● **Data records**
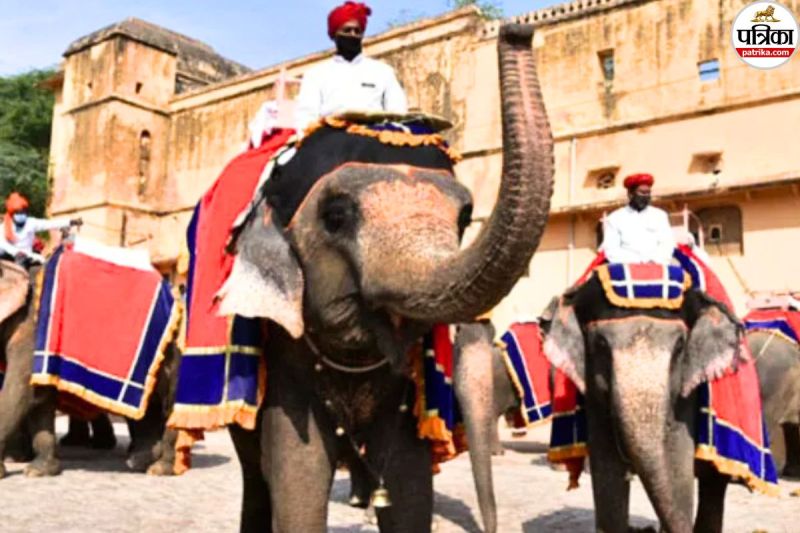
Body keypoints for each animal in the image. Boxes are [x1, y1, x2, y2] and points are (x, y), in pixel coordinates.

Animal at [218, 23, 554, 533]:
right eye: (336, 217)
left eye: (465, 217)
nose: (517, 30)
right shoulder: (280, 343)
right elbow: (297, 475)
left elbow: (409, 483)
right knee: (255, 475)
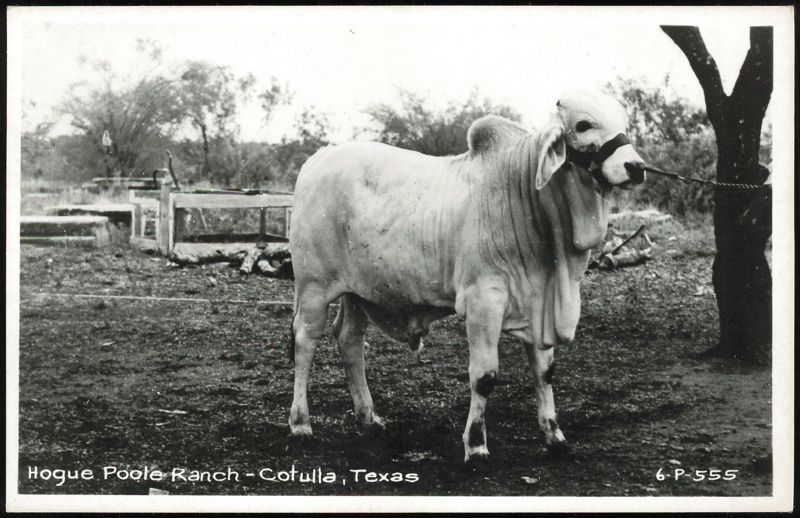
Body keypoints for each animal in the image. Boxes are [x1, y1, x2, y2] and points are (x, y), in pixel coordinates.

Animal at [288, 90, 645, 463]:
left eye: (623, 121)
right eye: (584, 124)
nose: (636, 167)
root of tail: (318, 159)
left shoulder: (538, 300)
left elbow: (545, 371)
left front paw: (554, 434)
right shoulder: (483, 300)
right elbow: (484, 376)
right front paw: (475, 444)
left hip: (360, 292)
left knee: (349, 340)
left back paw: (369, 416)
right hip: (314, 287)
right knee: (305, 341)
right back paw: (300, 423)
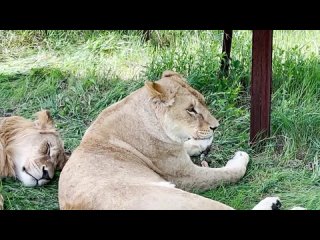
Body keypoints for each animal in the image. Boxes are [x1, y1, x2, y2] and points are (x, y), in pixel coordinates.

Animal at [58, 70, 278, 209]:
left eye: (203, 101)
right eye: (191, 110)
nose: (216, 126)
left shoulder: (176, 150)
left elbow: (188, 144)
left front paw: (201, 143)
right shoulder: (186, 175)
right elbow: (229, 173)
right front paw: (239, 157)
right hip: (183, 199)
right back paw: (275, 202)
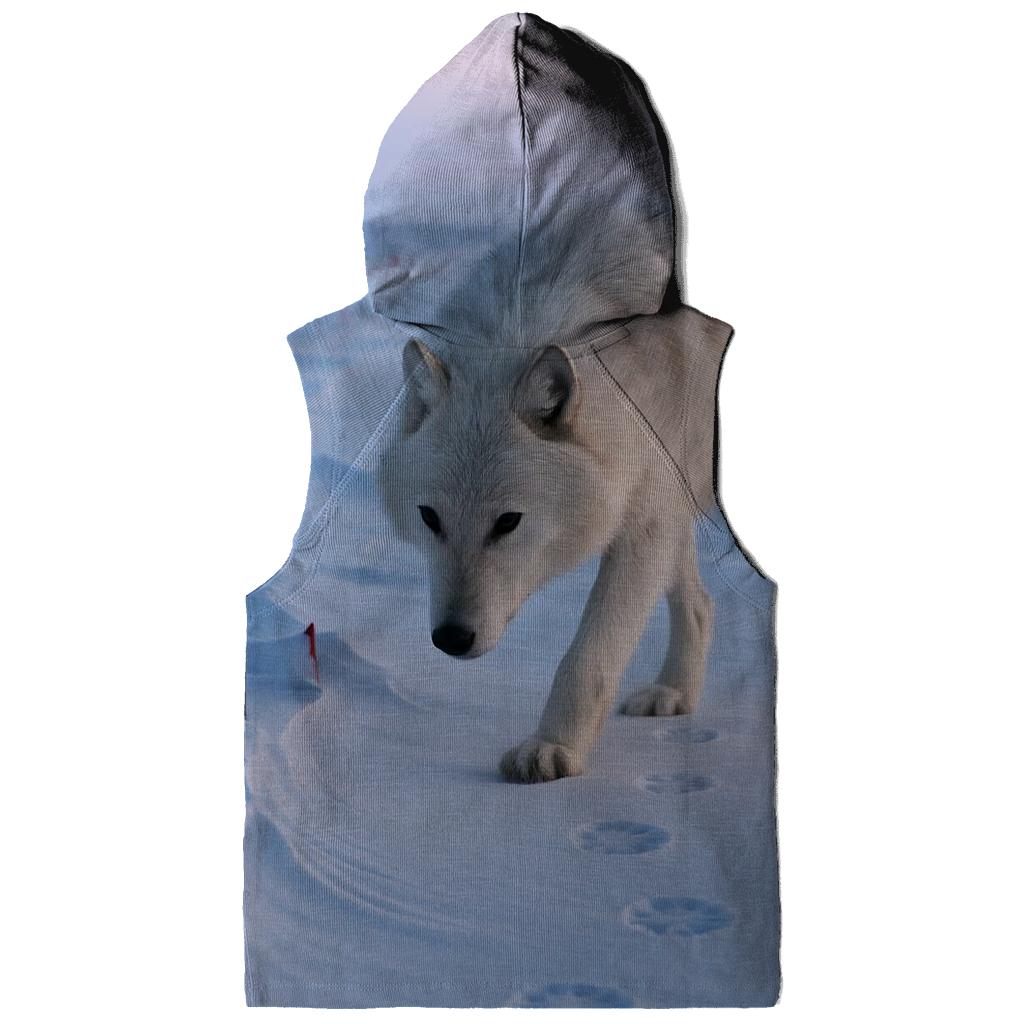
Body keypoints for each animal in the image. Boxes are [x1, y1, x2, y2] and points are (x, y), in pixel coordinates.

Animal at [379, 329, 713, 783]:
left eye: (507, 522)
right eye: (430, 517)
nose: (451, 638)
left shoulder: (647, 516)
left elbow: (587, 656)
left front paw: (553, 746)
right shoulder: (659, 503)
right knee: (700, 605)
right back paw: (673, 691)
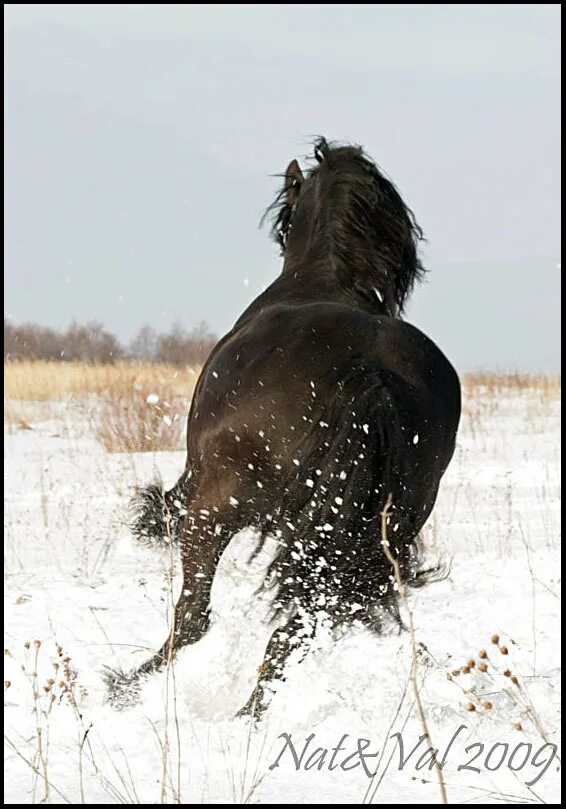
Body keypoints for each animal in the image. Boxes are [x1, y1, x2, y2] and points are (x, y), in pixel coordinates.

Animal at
---
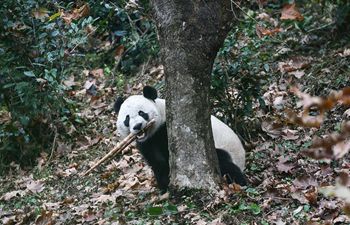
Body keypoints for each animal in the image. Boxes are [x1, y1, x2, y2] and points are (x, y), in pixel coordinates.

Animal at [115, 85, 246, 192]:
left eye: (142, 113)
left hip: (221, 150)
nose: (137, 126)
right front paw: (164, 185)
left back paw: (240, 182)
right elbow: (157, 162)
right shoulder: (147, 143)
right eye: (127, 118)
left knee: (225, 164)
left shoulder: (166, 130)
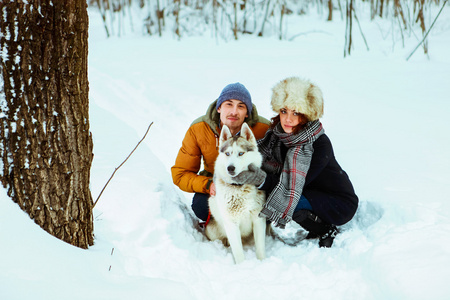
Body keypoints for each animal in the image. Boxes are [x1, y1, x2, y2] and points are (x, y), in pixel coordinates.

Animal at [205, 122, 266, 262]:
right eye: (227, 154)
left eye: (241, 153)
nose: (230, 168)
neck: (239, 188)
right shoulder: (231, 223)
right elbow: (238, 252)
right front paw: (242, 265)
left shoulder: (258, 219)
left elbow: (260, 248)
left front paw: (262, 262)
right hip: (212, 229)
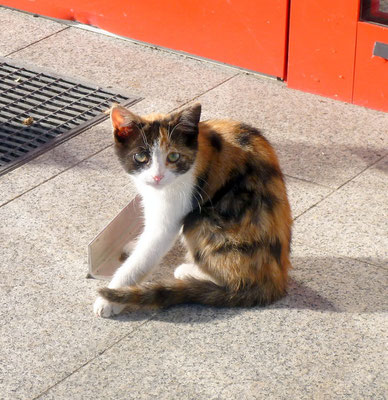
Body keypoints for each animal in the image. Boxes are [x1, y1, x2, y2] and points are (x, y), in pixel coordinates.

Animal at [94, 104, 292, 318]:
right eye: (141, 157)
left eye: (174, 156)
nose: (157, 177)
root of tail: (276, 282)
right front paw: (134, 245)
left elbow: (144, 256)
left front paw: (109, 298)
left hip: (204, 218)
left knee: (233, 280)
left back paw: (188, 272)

● **Exercise details**
Copy out each line carrying the string "shoulder" from the data.

● **Finished exercise**
right shoulder: (280, 343)
left shoulder: (538, 300)
right shoulder: (483, 300)
left shoulder: (176, 150)
right shoulder: (186, 175)
left shoulder: (647, 516)
right shoulder: (659, 503)
right shoulder: (147, 143)
left shoulder: (166, 130)
right shoulder: (231, 223)
left shoulder: (258, 219)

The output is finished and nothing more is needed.